• [EXERCISE DETAILS]:
Take the data from its first line. Print each line exactly until the line containing "間をお過ごしください。" has been printed too.

• [Stored items]:

= Beginning of Section =

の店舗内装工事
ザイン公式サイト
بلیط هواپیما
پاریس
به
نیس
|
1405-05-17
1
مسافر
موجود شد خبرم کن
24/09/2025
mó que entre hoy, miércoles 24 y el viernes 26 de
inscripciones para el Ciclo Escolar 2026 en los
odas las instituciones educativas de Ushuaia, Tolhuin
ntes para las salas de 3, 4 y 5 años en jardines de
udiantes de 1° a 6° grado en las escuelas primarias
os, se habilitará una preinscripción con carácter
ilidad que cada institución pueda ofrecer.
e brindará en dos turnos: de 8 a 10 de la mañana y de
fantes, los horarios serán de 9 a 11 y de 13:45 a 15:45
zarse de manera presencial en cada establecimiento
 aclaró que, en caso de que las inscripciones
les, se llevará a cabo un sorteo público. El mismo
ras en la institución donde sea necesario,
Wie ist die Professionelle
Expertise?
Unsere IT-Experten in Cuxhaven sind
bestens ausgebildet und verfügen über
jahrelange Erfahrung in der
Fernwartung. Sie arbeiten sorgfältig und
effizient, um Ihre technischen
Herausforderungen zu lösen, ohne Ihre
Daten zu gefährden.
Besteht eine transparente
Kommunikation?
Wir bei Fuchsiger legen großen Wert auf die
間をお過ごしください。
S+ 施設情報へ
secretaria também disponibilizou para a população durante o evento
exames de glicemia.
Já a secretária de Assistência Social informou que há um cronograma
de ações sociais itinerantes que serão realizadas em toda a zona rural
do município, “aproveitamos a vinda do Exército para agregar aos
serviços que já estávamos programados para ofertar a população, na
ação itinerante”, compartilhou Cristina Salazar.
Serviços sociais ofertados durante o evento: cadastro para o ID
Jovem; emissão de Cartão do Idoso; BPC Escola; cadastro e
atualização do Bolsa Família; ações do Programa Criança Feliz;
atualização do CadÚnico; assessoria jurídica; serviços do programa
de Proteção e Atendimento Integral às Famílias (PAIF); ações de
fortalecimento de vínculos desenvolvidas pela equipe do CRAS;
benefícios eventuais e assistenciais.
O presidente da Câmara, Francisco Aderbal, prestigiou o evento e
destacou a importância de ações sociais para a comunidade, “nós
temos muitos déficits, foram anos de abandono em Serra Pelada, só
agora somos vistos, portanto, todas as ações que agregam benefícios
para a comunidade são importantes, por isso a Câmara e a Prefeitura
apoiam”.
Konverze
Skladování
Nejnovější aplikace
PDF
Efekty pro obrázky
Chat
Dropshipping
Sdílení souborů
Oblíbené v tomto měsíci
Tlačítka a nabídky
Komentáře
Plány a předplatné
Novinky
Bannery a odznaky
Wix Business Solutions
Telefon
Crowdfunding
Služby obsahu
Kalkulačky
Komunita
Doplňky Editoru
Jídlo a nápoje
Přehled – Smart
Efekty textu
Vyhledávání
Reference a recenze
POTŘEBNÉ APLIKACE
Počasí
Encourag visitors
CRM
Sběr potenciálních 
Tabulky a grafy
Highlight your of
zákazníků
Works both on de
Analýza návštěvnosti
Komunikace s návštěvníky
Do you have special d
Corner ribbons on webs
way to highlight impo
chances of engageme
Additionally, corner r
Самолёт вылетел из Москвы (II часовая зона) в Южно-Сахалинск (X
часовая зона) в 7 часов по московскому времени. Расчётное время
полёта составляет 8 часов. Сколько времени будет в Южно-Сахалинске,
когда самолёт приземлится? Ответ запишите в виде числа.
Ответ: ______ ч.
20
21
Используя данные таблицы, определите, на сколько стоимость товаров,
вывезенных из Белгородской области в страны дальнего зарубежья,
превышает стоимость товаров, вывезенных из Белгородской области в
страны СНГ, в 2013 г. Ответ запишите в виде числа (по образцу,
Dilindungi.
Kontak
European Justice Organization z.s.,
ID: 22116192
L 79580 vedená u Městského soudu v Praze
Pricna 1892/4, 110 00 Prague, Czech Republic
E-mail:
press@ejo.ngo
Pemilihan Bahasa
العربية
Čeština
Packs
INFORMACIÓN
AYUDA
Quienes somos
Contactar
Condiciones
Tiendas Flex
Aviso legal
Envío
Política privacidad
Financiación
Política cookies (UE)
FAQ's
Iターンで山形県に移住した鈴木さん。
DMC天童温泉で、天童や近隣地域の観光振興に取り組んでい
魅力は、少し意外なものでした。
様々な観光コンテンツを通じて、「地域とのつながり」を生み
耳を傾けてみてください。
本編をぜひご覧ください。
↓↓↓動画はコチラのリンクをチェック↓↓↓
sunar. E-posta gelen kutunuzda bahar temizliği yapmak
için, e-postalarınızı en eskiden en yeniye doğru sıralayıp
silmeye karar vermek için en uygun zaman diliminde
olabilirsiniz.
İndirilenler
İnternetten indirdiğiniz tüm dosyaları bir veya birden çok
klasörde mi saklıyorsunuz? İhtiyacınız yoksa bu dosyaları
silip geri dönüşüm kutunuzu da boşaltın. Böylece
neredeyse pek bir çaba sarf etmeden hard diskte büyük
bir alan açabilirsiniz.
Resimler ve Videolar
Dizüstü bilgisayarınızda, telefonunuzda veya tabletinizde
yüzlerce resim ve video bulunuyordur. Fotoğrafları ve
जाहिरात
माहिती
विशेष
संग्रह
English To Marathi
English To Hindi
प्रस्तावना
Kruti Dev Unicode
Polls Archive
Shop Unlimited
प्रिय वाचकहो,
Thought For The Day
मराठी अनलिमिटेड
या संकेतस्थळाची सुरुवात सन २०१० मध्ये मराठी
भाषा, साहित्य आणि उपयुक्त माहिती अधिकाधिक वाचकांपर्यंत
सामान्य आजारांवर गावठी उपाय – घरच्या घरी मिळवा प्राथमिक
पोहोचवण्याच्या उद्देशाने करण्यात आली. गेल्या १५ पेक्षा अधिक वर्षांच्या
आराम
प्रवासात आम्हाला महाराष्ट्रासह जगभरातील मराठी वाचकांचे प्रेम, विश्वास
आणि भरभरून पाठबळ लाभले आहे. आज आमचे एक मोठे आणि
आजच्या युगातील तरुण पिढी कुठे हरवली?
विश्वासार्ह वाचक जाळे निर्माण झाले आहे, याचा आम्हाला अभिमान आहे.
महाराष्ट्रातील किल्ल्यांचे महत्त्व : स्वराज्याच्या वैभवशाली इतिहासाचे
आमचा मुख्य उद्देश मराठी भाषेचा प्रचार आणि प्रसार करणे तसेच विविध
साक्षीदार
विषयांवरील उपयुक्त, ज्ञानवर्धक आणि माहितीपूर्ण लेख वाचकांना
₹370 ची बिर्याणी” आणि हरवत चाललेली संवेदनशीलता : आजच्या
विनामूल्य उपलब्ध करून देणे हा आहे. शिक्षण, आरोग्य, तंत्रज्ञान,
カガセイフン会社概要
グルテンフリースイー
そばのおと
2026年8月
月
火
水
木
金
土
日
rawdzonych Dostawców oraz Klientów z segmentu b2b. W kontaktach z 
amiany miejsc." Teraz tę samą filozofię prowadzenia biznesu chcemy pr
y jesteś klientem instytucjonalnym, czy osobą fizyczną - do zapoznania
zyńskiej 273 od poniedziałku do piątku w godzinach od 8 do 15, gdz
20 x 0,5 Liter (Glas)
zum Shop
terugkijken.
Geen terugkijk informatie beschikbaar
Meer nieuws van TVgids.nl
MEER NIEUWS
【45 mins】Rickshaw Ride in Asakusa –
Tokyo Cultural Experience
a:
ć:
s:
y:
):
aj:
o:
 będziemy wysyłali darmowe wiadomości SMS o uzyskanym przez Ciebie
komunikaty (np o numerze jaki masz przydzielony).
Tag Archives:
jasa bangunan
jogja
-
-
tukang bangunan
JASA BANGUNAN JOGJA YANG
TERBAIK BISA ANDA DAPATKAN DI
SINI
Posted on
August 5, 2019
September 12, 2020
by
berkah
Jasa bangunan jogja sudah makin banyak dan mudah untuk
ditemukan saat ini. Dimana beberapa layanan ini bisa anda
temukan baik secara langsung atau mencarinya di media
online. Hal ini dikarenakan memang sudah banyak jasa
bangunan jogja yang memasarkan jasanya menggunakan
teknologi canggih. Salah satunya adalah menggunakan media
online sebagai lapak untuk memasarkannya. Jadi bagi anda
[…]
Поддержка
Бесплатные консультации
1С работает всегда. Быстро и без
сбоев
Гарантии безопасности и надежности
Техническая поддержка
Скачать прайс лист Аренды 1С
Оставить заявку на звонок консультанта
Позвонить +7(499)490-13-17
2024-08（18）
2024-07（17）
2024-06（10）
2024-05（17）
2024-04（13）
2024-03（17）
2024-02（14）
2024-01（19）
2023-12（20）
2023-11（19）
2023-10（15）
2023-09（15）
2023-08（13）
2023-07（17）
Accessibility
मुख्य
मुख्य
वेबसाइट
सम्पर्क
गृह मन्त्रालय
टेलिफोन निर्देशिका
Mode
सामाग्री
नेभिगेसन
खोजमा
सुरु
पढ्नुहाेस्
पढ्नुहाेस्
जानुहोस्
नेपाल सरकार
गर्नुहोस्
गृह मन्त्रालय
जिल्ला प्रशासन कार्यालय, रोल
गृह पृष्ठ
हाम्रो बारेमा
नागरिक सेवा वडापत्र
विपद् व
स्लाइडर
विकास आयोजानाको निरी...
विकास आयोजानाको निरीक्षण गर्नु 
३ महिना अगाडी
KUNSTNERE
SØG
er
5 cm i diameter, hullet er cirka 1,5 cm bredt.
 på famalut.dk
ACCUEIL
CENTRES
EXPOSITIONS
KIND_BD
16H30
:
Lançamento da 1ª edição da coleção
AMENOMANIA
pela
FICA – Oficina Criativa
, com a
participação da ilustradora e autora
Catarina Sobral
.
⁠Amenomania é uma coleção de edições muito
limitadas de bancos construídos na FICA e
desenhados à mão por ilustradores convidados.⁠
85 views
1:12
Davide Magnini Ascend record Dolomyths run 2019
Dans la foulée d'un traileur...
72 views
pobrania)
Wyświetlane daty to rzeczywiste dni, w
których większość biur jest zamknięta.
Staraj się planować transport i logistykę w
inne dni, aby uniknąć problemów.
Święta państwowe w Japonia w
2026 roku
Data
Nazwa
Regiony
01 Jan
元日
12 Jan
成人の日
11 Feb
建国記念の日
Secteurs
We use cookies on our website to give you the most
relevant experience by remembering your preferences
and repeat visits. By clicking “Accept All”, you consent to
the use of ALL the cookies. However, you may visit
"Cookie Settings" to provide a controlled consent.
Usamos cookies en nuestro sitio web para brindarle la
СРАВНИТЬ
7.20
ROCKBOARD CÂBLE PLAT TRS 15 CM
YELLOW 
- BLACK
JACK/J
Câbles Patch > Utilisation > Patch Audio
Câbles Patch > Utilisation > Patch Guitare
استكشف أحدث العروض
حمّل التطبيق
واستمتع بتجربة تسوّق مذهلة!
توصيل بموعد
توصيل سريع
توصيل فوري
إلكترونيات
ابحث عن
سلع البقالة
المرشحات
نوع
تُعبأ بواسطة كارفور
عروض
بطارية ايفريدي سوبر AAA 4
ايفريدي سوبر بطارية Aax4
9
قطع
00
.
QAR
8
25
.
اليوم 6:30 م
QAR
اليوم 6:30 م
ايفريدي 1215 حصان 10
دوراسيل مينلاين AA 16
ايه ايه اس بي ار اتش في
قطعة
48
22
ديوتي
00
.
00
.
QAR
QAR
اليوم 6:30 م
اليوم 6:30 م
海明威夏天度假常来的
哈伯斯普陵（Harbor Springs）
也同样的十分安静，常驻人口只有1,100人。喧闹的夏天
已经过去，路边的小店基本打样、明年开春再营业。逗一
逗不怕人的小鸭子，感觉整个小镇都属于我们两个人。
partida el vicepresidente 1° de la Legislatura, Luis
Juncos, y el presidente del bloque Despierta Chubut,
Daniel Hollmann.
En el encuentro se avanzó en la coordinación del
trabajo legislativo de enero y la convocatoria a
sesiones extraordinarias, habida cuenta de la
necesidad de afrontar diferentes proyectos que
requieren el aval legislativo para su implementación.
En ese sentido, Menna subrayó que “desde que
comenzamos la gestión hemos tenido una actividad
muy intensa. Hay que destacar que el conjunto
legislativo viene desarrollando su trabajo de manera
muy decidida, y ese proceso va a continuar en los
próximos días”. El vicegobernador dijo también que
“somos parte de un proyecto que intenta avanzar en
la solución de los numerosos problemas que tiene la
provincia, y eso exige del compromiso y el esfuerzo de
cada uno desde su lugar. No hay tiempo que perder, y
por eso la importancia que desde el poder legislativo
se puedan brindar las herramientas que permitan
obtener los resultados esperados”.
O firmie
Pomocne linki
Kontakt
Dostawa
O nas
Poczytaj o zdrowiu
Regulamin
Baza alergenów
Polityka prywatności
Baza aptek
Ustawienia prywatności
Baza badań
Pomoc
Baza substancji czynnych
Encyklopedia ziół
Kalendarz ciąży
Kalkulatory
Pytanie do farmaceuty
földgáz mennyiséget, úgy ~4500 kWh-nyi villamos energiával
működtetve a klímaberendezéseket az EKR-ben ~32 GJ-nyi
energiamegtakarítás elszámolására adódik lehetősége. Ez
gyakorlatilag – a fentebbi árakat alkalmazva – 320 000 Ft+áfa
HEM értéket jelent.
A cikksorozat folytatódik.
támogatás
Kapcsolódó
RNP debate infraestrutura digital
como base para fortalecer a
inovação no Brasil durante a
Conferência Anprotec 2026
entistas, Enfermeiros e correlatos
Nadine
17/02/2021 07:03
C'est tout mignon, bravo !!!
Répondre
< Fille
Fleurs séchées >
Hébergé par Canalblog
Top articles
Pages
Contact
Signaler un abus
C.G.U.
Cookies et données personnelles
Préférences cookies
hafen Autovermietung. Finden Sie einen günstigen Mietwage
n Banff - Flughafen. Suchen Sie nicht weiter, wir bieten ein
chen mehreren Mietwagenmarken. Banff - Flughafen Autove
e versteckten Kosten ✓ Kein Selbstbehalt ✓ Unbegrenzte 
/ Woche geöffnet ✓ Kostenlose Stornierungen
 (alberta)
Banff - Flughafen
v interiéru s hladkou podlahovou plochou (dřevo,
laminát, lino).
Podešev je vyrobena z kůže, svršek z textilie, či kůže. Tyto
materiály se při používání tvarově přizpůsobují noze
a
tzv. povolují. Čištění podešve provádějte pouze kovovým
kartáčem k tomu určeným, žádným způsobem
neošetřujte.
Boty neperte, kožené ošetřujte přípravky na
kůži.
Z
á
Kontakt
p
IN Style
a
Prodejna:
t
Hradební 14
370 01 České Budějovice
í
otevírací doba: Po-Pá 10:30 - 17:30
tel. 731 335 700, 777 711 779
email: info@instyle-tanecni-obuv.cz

= End of Section =

• [ANSWER FOR THE TASK]:
の店舗内装工事
ザイン公式サイト
بلیط هواپیما
پاریس
به
نیس
|
1405-05-17
1
مسافر
موجود شد خبرم کن
24/09/2025
mó que entre hoy, miércoles 24 y el viernes 26 de
inscripciones para el Ciclo Escolar 2026 en los
odas las instituciones educativas de Ushuaia, Tolhuin
ntes para las salas de 3, 4 y 5 años en jardines de
udiantes de 1° a 6° grado en las escuelas primarias
os, se habilitará una preinscripción con carácter
ilidad que cada institución pueda ofrecer.
e brindará en dos turnos: de 8 a 10 de la mañana y de
fantes, los horarios serán de 9 a 11 y de 13:45 a 15:45
zarse de manera presencial en cada establecimiento
 aclaró que, en caso de que las inscripciones
les, se llevará a cabo un sorteo público. El mismo
ras en la institución donde sea necesario,
Wie ist die Professionelle
Expertise?
Unsere IT-Experten in Cuxhaven sind
bestens ausgebildet und verfügen über
jahrelange Erfahrung in der
Fernwartung. Sie arbeiten sorgfältig und
effizient, um Ihre technischen
Herausforderungen zu lösen, ohne Ihre
Daten zu gefährden.
Besteht eine transparente
Kommunikation?
Wir bei Fuchsiger legen großen Wert auf die
間をお過ごしください。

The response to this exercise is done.